The basic thesis Agamben advances is that sovereignty (hence state power) is constructed through the exclusion (which is simultaneously an inclusion-as-exception) of "bare life", which is to say, the body and relations of force. This exclusion returns in the figure of sovereign power (as law-making and thus as excess over law) and its construction of homo sacer, a type of subject who can be "killed but not sacrificed" (and who is thus outside both profane and sacred law). Homo sacer reaches his apogee in the camp, such as Nazi concentration camps. The camp is the "paradigm" of the modern state, and homo sacer and the "state of exception" in which the state suspends basic rights is becoming the normal condition of politics.

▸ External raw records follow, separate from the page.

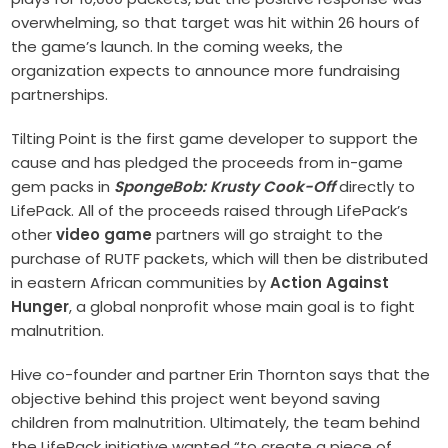
overwhelming, so that target was hit within 26 hours of
the game’s launch. In the coming weeks, the
organization expects to announce more fundraising
partnerships.
Tilting Point is the first game developer to support the
cause and has pledged the proceeds from in-game
gem packs in
SpongeBob: Krusty Cook-Off
directly to
LifePack. All of the proceeds raised through LifePack’s
other
video game
partners will go straight to the
purchase of RUTF packets, which will then be distributed
in eastern African communities by
Action Against
Hunger
, a global nonprofit whose main goal is to fight
malnutrition.
Hive co-founder and partner Erin Thornton says that the
objective behind this project went beyond saving
children from malnutrition. Ultimately, the team behind
the LifePack initiative wanted “to create a piece of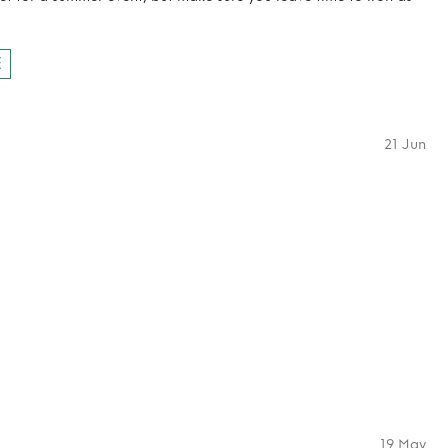
E
21 Jun
19 May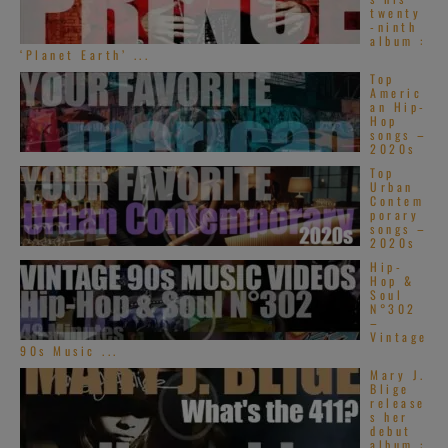
twenty
-ninth
album :
‘Planet Earth’ ...
Top
Americ
an Hip-
Hop
songs –
2020s
Top
Urban
Contem
porary
songs –
2020s
Hip-
Hop &
Soul
N°302
–
Vintage
90s Music ...
Mary J.
Blige
release
s her
debut
album :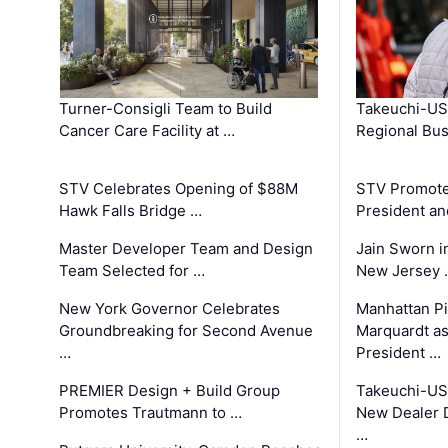
Turner-Consigli Team to Build
Takeuchi-US
Cancer Care Facility at …
Regional Bu
STV Celebrates Opening of $88M
STV Promotes
Hawk Falls Bridge …
President an
Master Developer Team and Design
Jain Sworn i
Team Selected for …
New Jersey 
New York Governor Celebrates
Manhattan Pi
Groundbreaking for Second Avenue
Marquardt as
…
President …
PREMIER Design + Build Group
Takeuchi-US
Promotes Trautmann to …
New Dealer 
…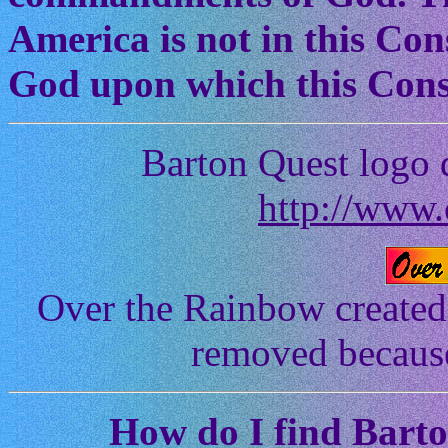
America is not in this Cons
God upon which this Const
Barton Quest logo 
http://www.
Over the Rainbow created
removed because 
How
do I find Bart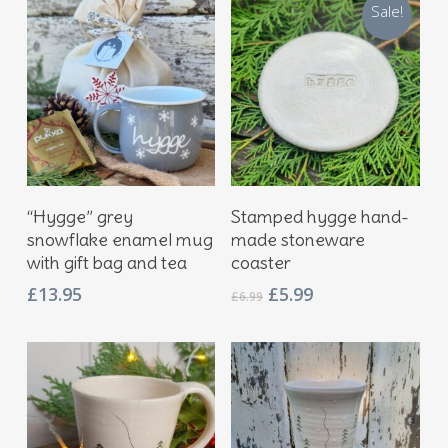
Sale!
Add To Basket
Add To Basket
“Hygge” grey
Stamped hygge hand-
snowflake enamel mug
made stoneware
with gift bag and tea
coaster
Original
Current
£
13.95
£
5.99
£
6.99
price
price
was:
is:
£6.99.
£5.99.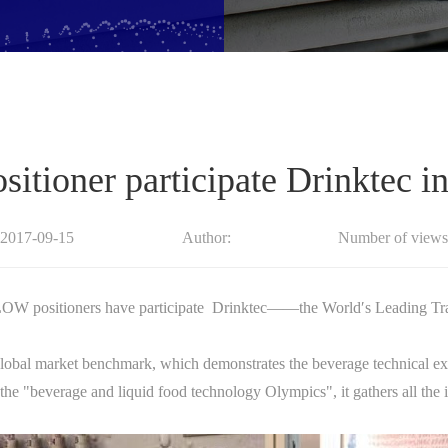
ioner participate Drinktec i
:2017-09-15
Author:
Number of views
 positioners have participate Drinktec——the World′s Leading Trad
e global market benchmark, which demonstrates the beverage technical exc
he "beverage and liquid food technology Olympics", it gathers all the in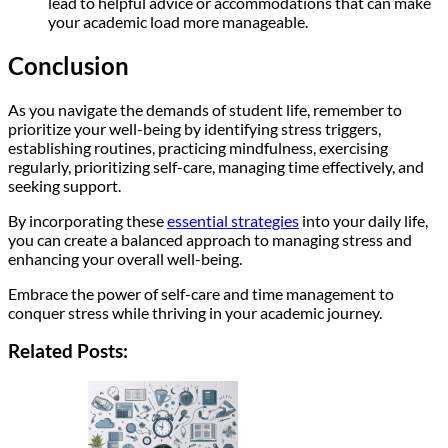
lead to helpful advice or accommodations that can make
your academic load more manageable.
Conclusion
As you navigate the demands of student life, remember to
prioritize your well-being by identifying stress triggers,
establishing routines, practicing mindfulness, exercising
regularly, prioritizing self-care, managing time effectively, and
seeking support.
By incorporating these
essential strategies
into your daily life,
you can create a balanced approach to managing stress and
enhancing your overall well-being.
Embrace the power of self-care and time management to
conquer stress while thriving in your academic journey.
Related Posts: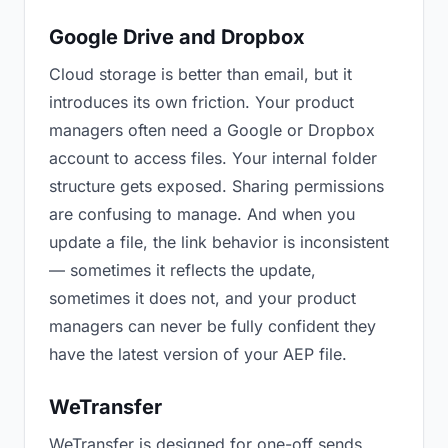
Google Drive and Dropbox
Cloud storage is better than email, but it
introduces its own friction. Your product
managers often need a Google or Dropbox
account to access files. Your internal folder
structure gets exposed. Sharing permissions
are confusing to manage. And when you
update a file, the link behavior is inconsistent
— sometimes it reflects the update,
sometimes it does not, and your product
managers can never be fully confident they
have the latest version of your AEP file.
WeTransfer
WeTransfer is designed for one-off sends.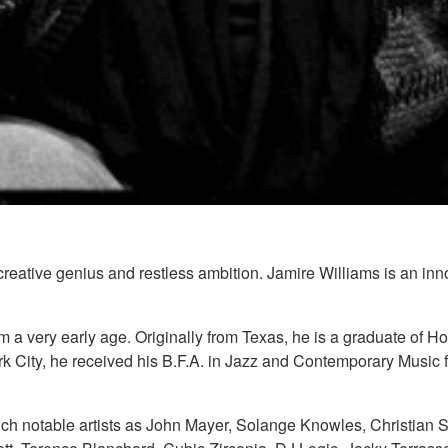
 creative genius and restless ambition. Jamire Williams is an in
om a very early age. Originally from Texas, he is a graduate 
rk City, he received his B.F.A. in Jazz and Contemporary Music
ch notable artists as John Mayer, Solange Knowles, Christian Sc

There are several problems here. The first is that Agamben is prone to argue by assertion and exegesis. The result is that his claims are largely unsupported and "take it or leave it" - either you're convinced by his account or you aren't. The second is that he doesn't draw political conclusions from what is obviously a political subject. If the state of exception and homo sacer are inherent to state sovereignty as such, Agamben's thesis would seem to be a powerful case for anarchism, yet he never draws any such implication, nor addresses the corresponding question of how else bodies can be "politicised". Thirdly, the thesis isn't really as original as Agamben seems to think - it's a repetition of themes arising in the work of A. Hirschman, John Zerzan, ecofeminists such as Robyn Eckersley, the Frankfurt School (e.g. Adorno and Horkheimer's "Dialectic of Enlightenment"), and a host of other authors dealing with the exclusion of the "natural", the emotional and the embodied from masculine, industrial, or public institutions. An engagement with such prior literature would have strengthened Agamben's case, not least in allowing him to show how his thesis differs from theirs, and what precisely is added by ideas such as homo sacer and bare life.